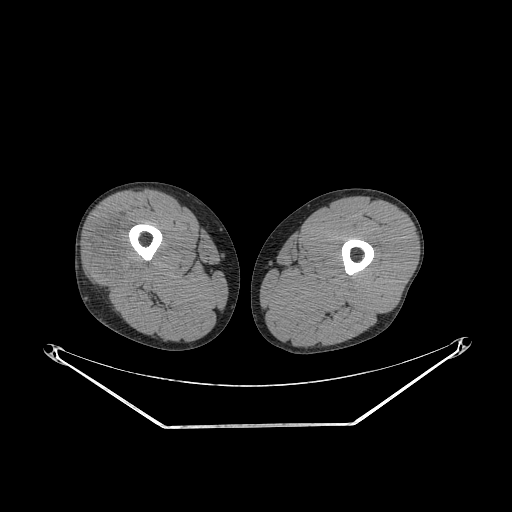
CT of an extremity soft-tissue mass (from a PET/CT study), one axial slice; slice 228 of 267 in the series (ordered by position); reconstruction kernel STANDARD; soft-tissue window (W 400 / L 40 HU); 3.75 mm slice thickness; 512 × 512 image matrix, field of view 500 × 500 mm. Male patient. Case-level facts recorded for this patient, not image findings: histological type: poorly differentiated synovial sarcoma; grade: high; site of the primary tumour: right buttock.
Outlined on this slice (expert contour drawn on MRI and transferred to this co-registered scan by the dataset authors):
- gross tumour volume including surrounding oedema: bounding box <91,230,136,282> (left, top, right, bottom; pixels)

--

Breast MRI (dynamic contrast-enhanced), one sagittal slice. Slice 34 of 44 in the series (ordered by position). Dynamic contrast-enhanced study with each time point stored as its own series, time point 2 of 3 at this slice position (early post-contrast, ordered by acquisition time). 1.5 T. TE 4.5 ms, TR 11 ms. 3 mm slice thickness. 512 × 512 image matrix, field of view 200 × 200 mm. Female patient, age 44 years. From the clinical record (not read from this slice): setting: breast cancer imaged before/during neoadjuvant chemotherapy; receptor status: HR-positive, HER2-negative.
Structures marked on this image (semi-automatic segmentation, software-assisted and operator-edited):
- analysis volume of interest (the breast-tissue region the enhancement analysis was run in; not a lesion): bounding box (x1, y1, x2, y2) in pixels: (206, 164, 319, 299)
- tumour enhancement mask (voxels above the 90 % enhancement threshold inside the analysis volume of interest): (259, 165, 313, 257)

* **EXERCISE DESCRIPTION**: Every line containing the word "bounding" must be copied from the material above.

* **EXERCISE OUTPUT**:
- gross tumour volume including surrounding oedema: bounding box <91,230,136,282> (left, top, right, bottom; pixels)
- analysis volume of interest (the breast-tissue region the enhancement analysis was run in; not a lesion): bounding box (x1, y1, x2, y2) in pixels: (206, 164, 319, 299)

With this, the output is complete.